This combination of Italian sausage links, creamy goat cheese and hot honey drizzled on fresh pizza dough will rock your world. We add a pinch of chili flakes from Peppered Earth for heat, and fresh basil leaves for a bright, herbaceous finish.
Serves: 4
Difficulty: easy
Prep time: 15 min
Cook time: 13-15 min.
Allergens: wheat
Ingredients
- ¾ lb. raw Italian sausage links
- 1 lb. Market of Choice pizza dough ball
- ¼ c semolina flour
- 6 oz. (3/4 c) pizza sauce ( we use Rao’s)

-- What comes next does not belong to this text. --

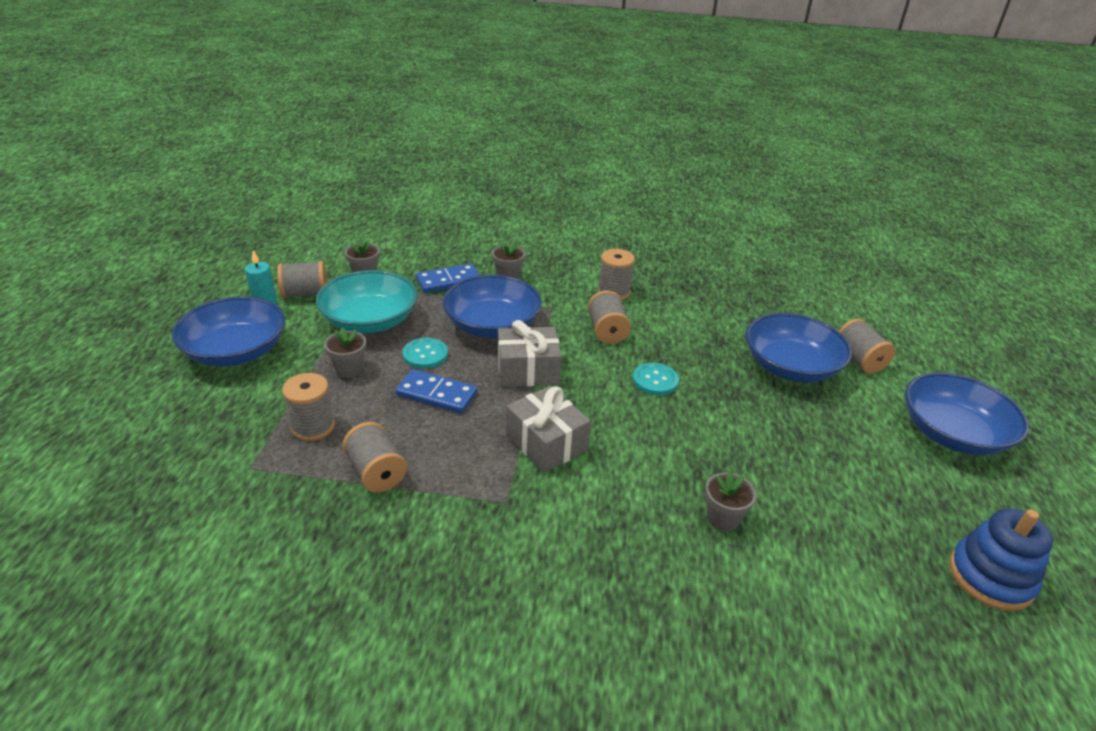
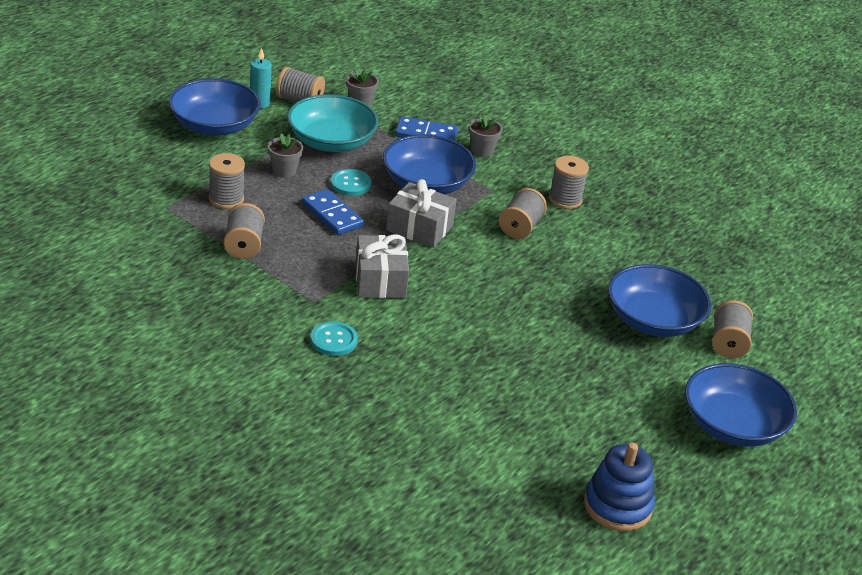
camera: 30 degrees right, 0 degrees up
(655, 380) = (517, 278): turquoise button -> turquoise button (333, 340)
(723, 518) = (457, 381): grey flower pot -> none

- 8 oz. shredded mozzarella
- 1.5 oz. pepperoni, sliced
- 4 oz. baby Portobello mushrooms, sliced (or other mushroom)
- 2 oz. red onion, sliced thinly
- 6 oz. Market of Choice House Goat Cheese, chilled well
- ½ oz. Parmesan, shredded
- Pinch Peppered Earth chili flakes (to taste)
- 1 T hot honey, to taste ( we use Bend Sauce’s Smokin’ Hot Honey)
- 12 fresh basil leaves, torn
- 2 T extra virgin olive oil
Steps
- Preheat conventional oven to 425F, or if using pizza oven according to manufacturer’s directions.
- Simmer sausage links covered in water to 165F internal. Drain water and lightly sear sausage in olive oil until golden. Remove from heat and cool to handle. Slice sausage ¼” thick. Reserve.
- Stretch pizza dough ball, gently tossing and twirling to 12” diameter. If using pizza oven, sprinkle semolina on work surface and lay shaped pizza dough over. Alternatively sprinkle semolina on parchment paper and lay dough over.
- Spread pizza sauce around dough evenly in thin layer. Top with shredded mozzarella, then pepperoni, sausage, mushrooms and red onions.
- Break goat cheese (or spoon) over pizza with teaspoon. Sprinkle parmesan and chili flakes over.
- Carefully transfer pizza on paddle to oven, or gently slide parchment paper with pizza onto cutting board and slide parchment WITH pizza directly onto center oven rack or heated baking stone/pizza pan. Bake until bubbly and golden brown, 4 min. for pizza oven, 12-14 min. for convection oven.
- Carefully remove pizza from oven to cutting board. Top with basil and hot honey drizzle all over. Brush edge of crust with extra virgin olive oil. Cut into 8 pieces and serve immediately.